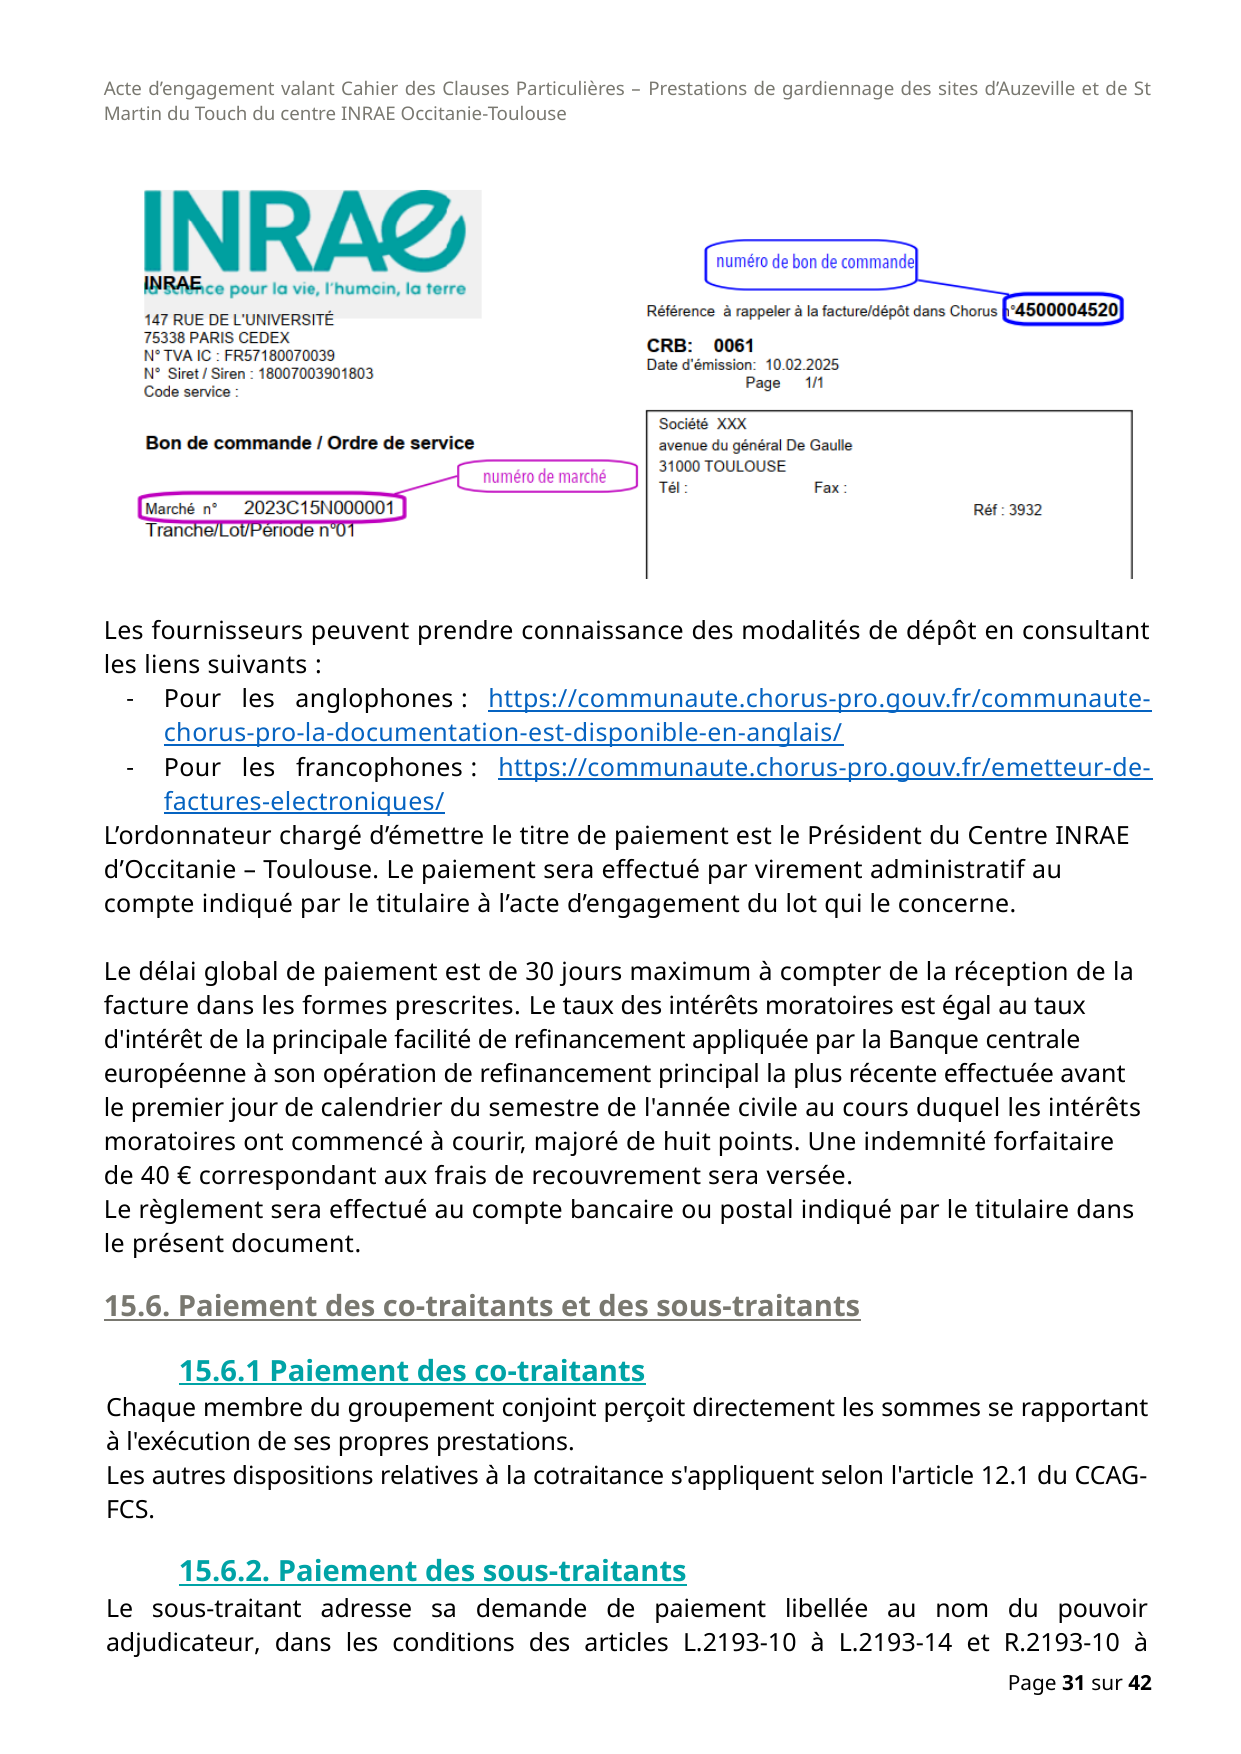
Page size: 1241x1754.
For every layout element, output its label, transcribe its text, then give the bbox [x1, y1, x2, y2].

list Pour les francophones : https://communaute.chorus-pro.gouv.fr/emetteur-de-factures-electroniques/ [126, 749, 1152, 817]
subtitle 15.6.1 Paiement des co-traitants [177, 1350, 1152, 1389]
text Chaque membre du groupement conjoint perçoit directement les sommes se rapportant à l'exécution de ses propres prestations. [106, 1389, 1149, 1458]
subtitle 15.6. Paiement des co-traitants et des sous-traitants [103, 1285, 1152, 1325]
picture [103, 180, 1152, 579]
text Le délai global de paiement est de 30 jours maximum à compter de la réception de la facture dans les formes prescrites. Le taux des intérêts moratoires est égal au taux d'intérêt de la principale facilité de refinancement appliquée par la Banque centrale européenne à son opération de refinancement principal la plus récente effectuée avant le premier jour de calendrier du semestre de l'année civile au cours duquel les intérêts moratoires ont commencé à courir, majoré de huit points. Une indemnité forfaitaire de 40 € correspondant aux frais de recouvrement sera versée. [103, 953, 1152, 1192]
subtitle 15.6.2. Paiement des sous-traitants [177, 1551, 1152, 1590]
text L’ordonnateur chargé d’émettre le titre de paiement est le Président du Centre INRAE d’Occitanie – Toulouse. Le paiement sera effectué par virement administratif au compte indiqué par le titulaire à l’acte d’engagement du lot qui le concerne. [103, 817, 1152, 919]
text Le règlement sera effectué au compte bancaire ou postal indiqué par le titulaire dans le présent document. [103, 1192, 1152, 1260]
text Les fournisseurs peuvent prendre connaissance des modalités de dépôt en consultant les liens suivants : [103, 613, 1152, 681]
list Pour les anglophones : https://communaute.chorus-pro.gouv.fr/communaute-chorus-pro-la-documentation-est-disponible-en-anglais/ [126, 681, 1152, 749]
text Les autres dispositions relatives à la cotraitance s'appliquent selon l'article 12.1 du CCAG-FCS. [106, 1458, 1149, 1526]
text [106, 1590, 1149, 1658]
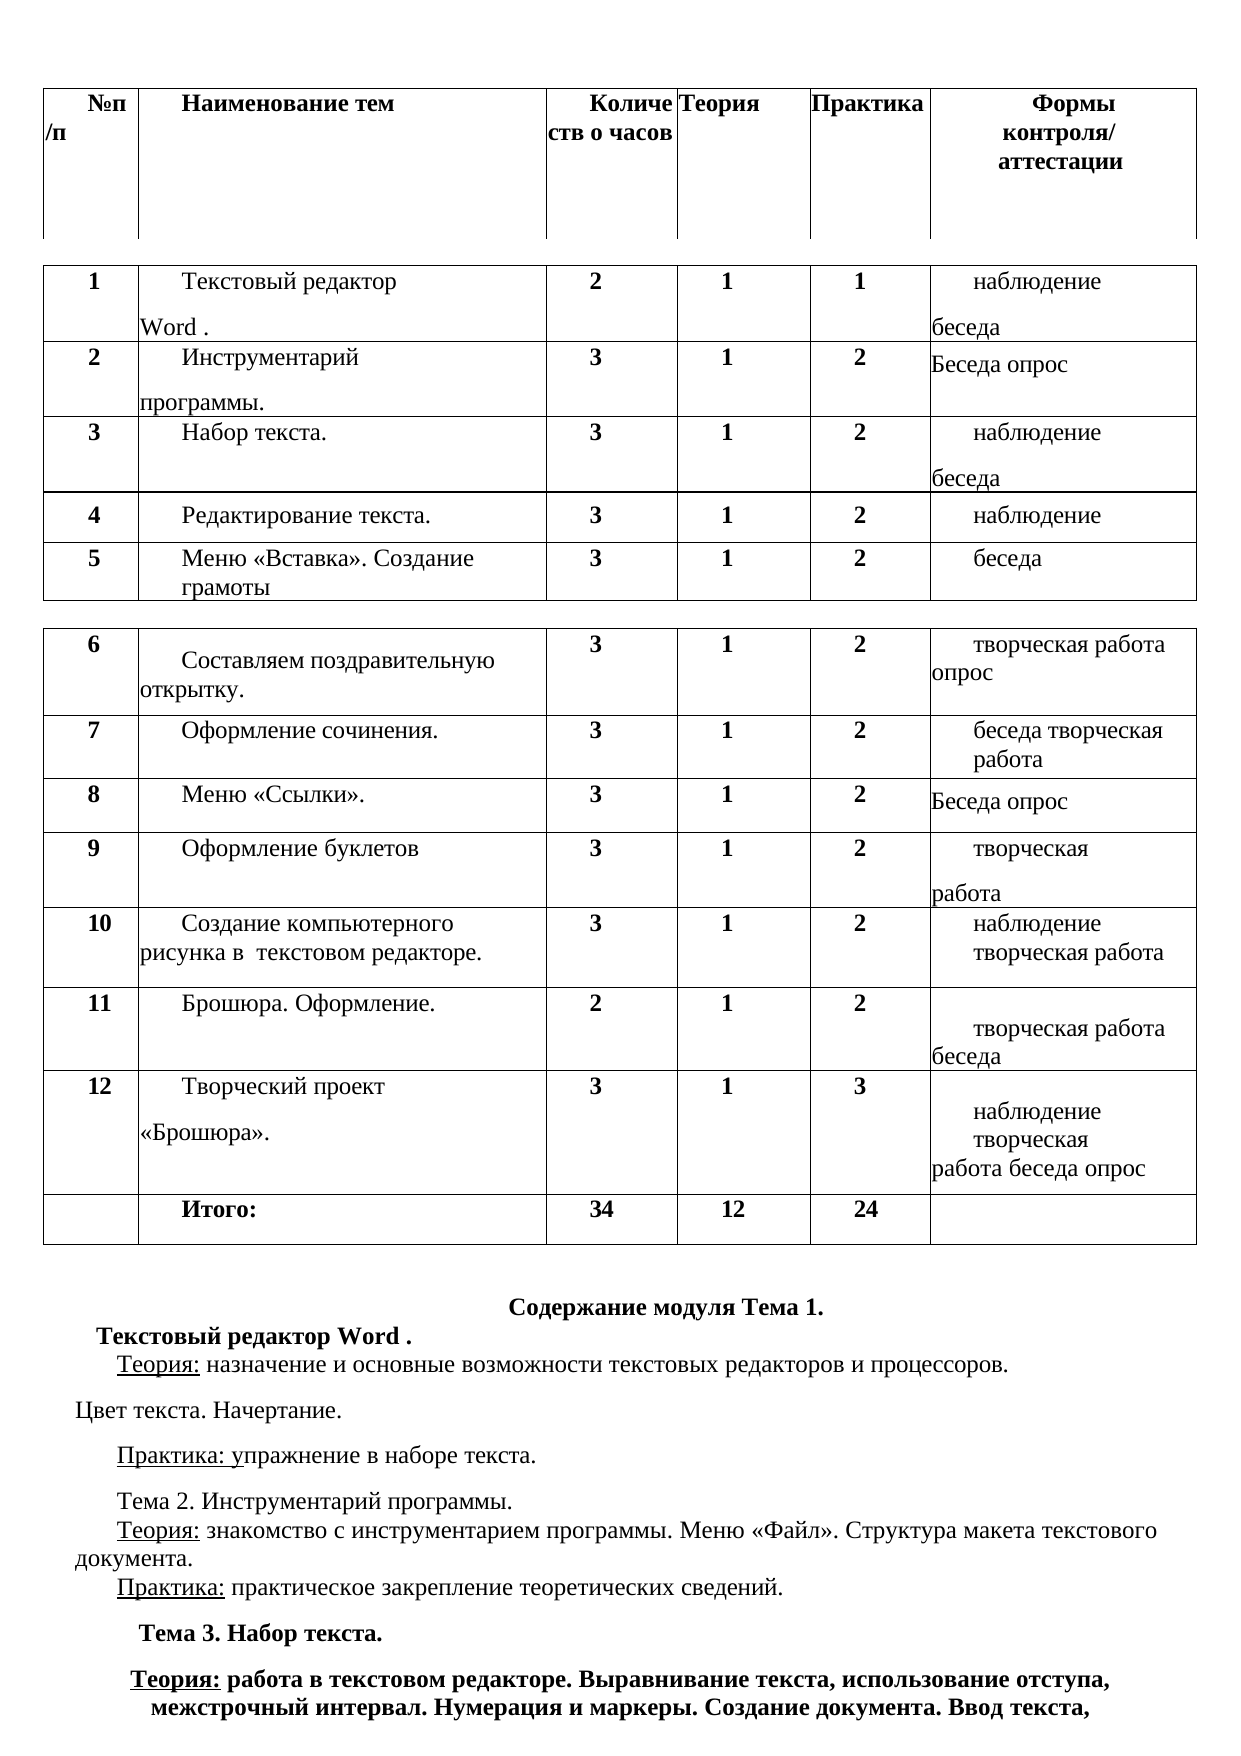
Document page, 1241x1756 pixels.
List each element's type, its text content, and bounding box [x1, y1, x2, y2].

table_header 1 [678, 629, 810, 714]
table_cell 7 [44, 716, 138, 778]
table_cell 11 [44, 988, 138, 1070]
table_cell 1 [678, 779, 810, 832]
table_cell [44, 1195, 138, 1244]
subtitle Тема 3. Набор текста. [72, 1618, 449, 1647]
table_header 6 [44, 629, 138, 714]
table_header Теория [678, 89, 810, 239]
table_cell Меню «Ссылки». [139, 779, 546, 832]
table_cell 1 [678, 493, 810, 542]
table_cell 1 [678, 543, 810, 600]
table_cell Редактирование текста. [139, 493, 546, 542]
table_header Наименование тем [139, 89, 546, 239]
table_cell Брошюра. Оформление. [139, 988, 546, 1070]
table_cell 1 [678, 1071, 810, 1193]
text Тема 2. Инструментарий программы. [117, 1486, 1211, 1515]
text Теория: назначение и основные возможности текстовых редакторов и процессоров. [117, 1349, 1211, 1378]
text Практика: практическое закрепление теоретических сведений. [117, 1572, 1211, 1601]
table_cell 1 [678, 342, 810, 416]
table_cell 3 [547, 493, 677, 542]
table_cell наблюдение творческая работа беседа опрос [931, 1071, 1196, 1193]
table_cell Набор текста. [139, 417, 546, 491]
table_cell 2 [811, 493, 930, 542]
table_cell 3 [44, 417, 138, 491]
table_cell 10 [44, 908, 138, 987]
table_cell 3 [547, 716, 677, 778]
text Цвет текста. Начертание. [75, 1395, 1211, 1424]
table_cell 12 [678, 1195, 810, 1244]
table_cell беседа творческая работа [931, 716, 1196, 778]
table_cell 3 [547, 342, 677, 416]
table_header 2 [547, 266, 677, 341]
table_header №п /п [44, 89, 138, 239]
text Практика: упражнение в наборе текста. [117, 1441, 1211, 1469]
table_cell наблюдение [931, 493, 1196, 542]
table_header Формы контроля/ аттестации [931, 89, 1196, 239]
table_cell Оформление сочинения. [139, 716, 546, 778]
table_cell [931, 1195, 1196, 1244]
table_cell 2 [811, 779, 930, 832]
table_cell 3 [547, 908, 677, 987]
text Теория: знакомство с инструментарием программы. Меню «Файл». Структура макета текстового документа. [75, 1515, 1163, 1572]
table_header Составляем поздравительную открытку. [139, 629, 546, 714]
table_cell 3 [547, 417, 677, 491]
table_cell наблюдение беседа [931, 417, 1196, 491]
table_cell наблюдение творческая работа [931, 908, 1196, 987]
table_cell 1 [678, 417, 810, 491]
table_cell 34 [547, 1195, 677, 1244]
table_header Практика [811, 89, 930, 239]
table_cell 1 [678, 716, 810, 778]
table_header Количеств о часов [547, 89, 677, 239]
table_cell 1 [678, 833, 810, 907]
table_cell Инструментарий программы. [139, 342, 546, 416]
table_cell 3 [811, 1071, 930, 1193]
table_cell беседа [931, 543, 1196, 600]
table_cell Меню «Вставка». Создание грамоты [139, 543, 546, 600]
table_cell 9 [44, 833, 138, 907]
table_cell творческая работа беседа [931, 988, 1196, 1070]
table_header 1 [44, 266, 138, 341]
table_header 2 [811, 629, 930, 714]
table_cell 2 [44, 342, 138, 416]
table_cell 3 [547, 543, 677, 600]
table_cell Творческий проект «Брошюра». [139, 1071, 546, 1193]
table_cell 5 [44, 543, 138, 600]
table_cell 1 [678, 908, 810, 987]
table_cell Создание компьютерного рисунка в текстовом редакторе. [139, 908, 546, 987]
table_cell творческая работа [931, 833, 1196, 907]
table_cell Беседа опрос [931, 779, 1196, 832]
table_cell 3 [547, 1071, 677, 1193]
table_cell 3 [547, 779, 677, 832]
table_cell Итого: [139, 1195, 546, 1244]
table_cell 2 [811, 716, 930, 778]
table_header 1 [678, 266, 810, 341]
table_cell Оформление буклетов [139, 833, 546, 907]
table_cell 12 [44, 1071, 138, 1193]
table_header творческая работа опрос [931, 629, 1196, 714]
table_cell 8 [44, 779, 138, 832]
table_cell 2 [811, 988, 930, 1070]
table_cell Беседа опрос [931, 342, 1196, 416]
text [79, 1664, 1161, 1721]
table_header 3 [547, 629, 677, 714]
table_cell 2 [811, 543, 930, 600]
table_header наблюдение беседа [931, 266, 1196, 341]
table_header Текстовый редактор Word . [139, 266, 546, 341]
table_cell 24 [811, 1195, 930, 1244]
table_cell 2 [811, 833, 930, 907]
text Содержание модуля Тема 1. Текстовый редактор Word . [96, 1292, 837, 1349]
table_cell 1 [678, 988, 810, 1070]
table_header 1 [811, 266, 930, 341]
table_cell 3 [547, 833, 677, 907]
table_cell 2 [811, 342, 930, 416]
table_cell 4 [44, 493, 138, 542]
table_cell 2 [811, 417, 930, 491]
table_cell 2 [811, 908, 930, 987]
table_cell 2 [547, 988, 677, 1070]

• [What is needed]: Repeat the entries exactly, pictures left out.

• [Answer box]:
Page size: 1241x1754.
For every layout element, output its label, transcribe its text, then give the bbox [x1, y1, x2, y2].

list Pour les francophones : https://communaute.chorus-pro.gouv.fr/emetteur-de-factures-electroniques/ [126, 749, 1152, 817]
subtitle 15.6.1 Paiement des co-traitants [177, 1350, 1152, 1389]
text Chaque membre du groupement conjoint perçoit directement les sommes se rapportant à l'exécution de ses propres prestations. [106, 1389, 1149, 1458]
subtitle 15.6. Paiement des co-traitants et des sous-traitants [103, 1285, 1152, 1325]
picture [103, 180, 1152, 579]
text Le délai global de paiement est de 30 jours maximum à compter de la réception de la facture dans les formes prescrites. Le taux des intérêts moratoires est égal au taux d'intérêt de la principale facilité de refinancement appliquée par la Banque centrale européenne à son opération de refinancement principal la plus récente effectuée avant le premier jour de calendrier du semestre de l'année civile au cours duquel les intérêts moratoires ont commencé à courir, majoré de huit points. Une indemnité forfaitaire de 40 € correspondant aux frais de recouvrement sera versée. [103, 953, 1152, 1192]
subtitle 15.6.2. Paiement des sous-traitants [177, 1551, 1152, 1590]
text L’ordonnateur chargé d’émettre le titre de paiement est le Président du Centre INRAE d’Occitanie – Toulouse. Le paiement sera effectué par virement administratif au compte indiqué par le titulaire à l’acte d’engagement du lot qui le concerne. [103, 817, 1152, 919]
text Le règlement sera effectué au compte bancaire ou postal indiqué par le titulaire dans le présent document. [103, 1192, 1152, 1260]
text Les fournisseurs peuvent prendre connaissance des modalités de dépôt en consultant les liens suivants : [103, 613, 1152, 681]
list Pour les anglophones : https://communaute.chorus-pro.gouv.fr/communaute-chorus-pro-la-documentation-est-disponible-en-anglais/ [126, 681, 1152, 749]
text Les autres dispositions relatives à la cotraitance s'appliquent selon l'article 12.1 du CCAG-FCS. [106, 1458, 1149, 1526]
text [106, 1590, 1149, 1658]
Document page, 1241x1756 pixels.
List each element's type, its text content, and bounding box [x1, y1, x2, y2].

table_header 1 [678, 629, 810, 714]
table_cell 7 [44, 716, 138, 778]
table_cell 11 [44, 988, 138, 1070]
table_cell 1 [678, 779, 810, 832]
table_cell [44, 1195, 138, 1244]
subtitle Тема 3. Набор текста. [72, 1618, 449, 1647]
table_header 6 [44, 629, 138, 714]
table_header Теория [678, 89, 810, 239]
table_cell Меню «Ссылки». [139, 779, 546, 832]
table_cell 1 [678, 493, 810, 542]
table_cell 1 [678, 543, 810, 600]
table_cell Редактирование текста. [139, 493, 546, 542]
table_header Наименование тем [139, 89, 546, 239]
table_cell Брошюра. Оформление. [139, 988, 546, 1070]
table_cell 1 [678, 1071, 810, 1193]
text Тема 2. Инструментарий программы. [117, 1486, 1211, 1515]
text Теория: назначение и основные возможности текстовых редакторов и процессоров. [117, 1349, 1211, 1378]
text Практика: практическое закрепление теоретических сведений. [117, 1572, 1211, 1601]
table_cell 1 [678, 342, 810, 416]
table_cell 3 [547, 493, 677, 542]
table_cell наблюдение творческая работа беседа опрос [931, 1071, 1196, 1193]
table_cell Набор текста. [139, 417, 546, 491]
table_cell 2 [811, 493, 930, 542]
table_cell 3 [44, 417, 138, 491]
table_cell 10 [44, 908, 138, 987]
table_cell 3 [547, 716, 677, 778]
text Цвет текста. Начертание. [75, 1395, 1211, 1424]
table_cell 12 [678, 1195, 810, 1244]
table_cell беседа творческая работа [931, 716, 1196, 778]
table_cell 3 [547, 342, 677, 416]
table_header 2 [547, 266, 677, 341]
table_header №п /п [44, 89, 138, 239]
text Практика: упражнение в наборе текста. [117, 1441, 1211, 1469]
table_cell наблюдение [931, 493, 1196, 542]
table_header Формы контроля/ аттестации [931, 89, 1196, 239]
table_cell Оформление сочинения. [139, 716, 546, 778]
table_cell [931, 1195, 1196, 1244]
table_cell 2 [811, 779, 930, 832]
table_cell 3 [547, 908, 677, 987]
text Теория: знакомство с инструментарием программы. Меню «Файл». Структура макета текстового документа. [75, 1515, 1163, 1572]
table_header Составляем поздравительную открытку. [139, 629, 546, 714]
table_cell 3 [547, 417, 677, 491]
table_cell наблюдение беседа [931, 417, 1196, 491]
table_cell наблюдение творческая работа [931, 908, 1196, 987]
table_cell 1 [678, 417, 810, 491]
table_cell 34 [547, 1195, 677, 1244]
table_header Практика [811, 89, 930, 239]
table_cell 1 [678, 716, 810, 778]
table_header Количеств о часов [547, 89, 677, 239]
table_cell 1 [678, 833, 810, 907]
table_cell Инструментарий программы. [139, 342, 546, 416]
table_cell 3 [811, 1071, 930, 1193]
table_cell беседа [931, 543, 1196, 600]
table_cell Меню «Вставка». Создание грамоты [139, 543, 546, 600]
table_cell 9 [44, 833, 138, 907]
table_cell творческая работа беседа [931, 988, 1196, 1070]
table_header 1 [44, 266, 138, 341]
table_header 2 [811, 629, 930, 714]
table_cell 2 [44, 342, 138, 416]
table_cell 3 [547, 543, 677, 600]
table_cell Творческий проект «Брошюра». [139, 1071, 546, 1193]
table_cell 5 [44, 543, 138, 600]
table_cell 1 [678, 908, 810, 987]
table_cell Создание компьютерного рисунка в текстовом редакторе. [139, 908, 546, 987]
table_cell творческая работа [931, 833, 1196, 907]
table_cell Беседа опрос [931, 779, 1196, 832]
table_cell 3 [547, 1071, 677, 1193]
table_cell 3 [547, 779, 677, 832]
table_cell Итого: [139, 1195, 546, 1244]
table_cell 2 [811, 716, 930, 778]
table_header 1 [678, 266, 810, 341]
table_cell Оформление буклетов [139, 833, 546, 907]
table_cell 12 [44, 1071, 138, 1193]
table_header творческая работа опрос [931, 629, 1196, 714]
table_cell 8 [44, 779, 138, 832]
table_cell 2 [811, 988, 930, 1070]
table_cell Беседа опрос [931, 342, 1196, 416]
text [79, 1664, 1161, 1721]
table_header 3 [547, 629, 677, 714]
table_cell 2 [811, 543, 930, 600]
table_header наблюдение беседа [931, 266, 1196, 341]
table_header Текстовый редактор Word . [139, 266, 546, 341]
table_cell 24 [811, 1195, 930, 1244]
table_cell 2 [811, 833, 930, 907]
text Содержание модуля Тема 1. Текстовый редактор Word . [96, 1292, 837, 1349]
table_cell 1 [678, 988, 810, 1070]
table_header 1 [811, 266, 930, 341]
table_cell 3 [547, 833, 677, 907]
table_cell 2 [811, 342, 930, 416]
table_cell 4 [44, 493, 138, 542]
table_cell 2 [811, 417, 930, 491]
table_cell 2 [811, 908, 930, 987]
table_cell 2 [547, 988, 677, 1070]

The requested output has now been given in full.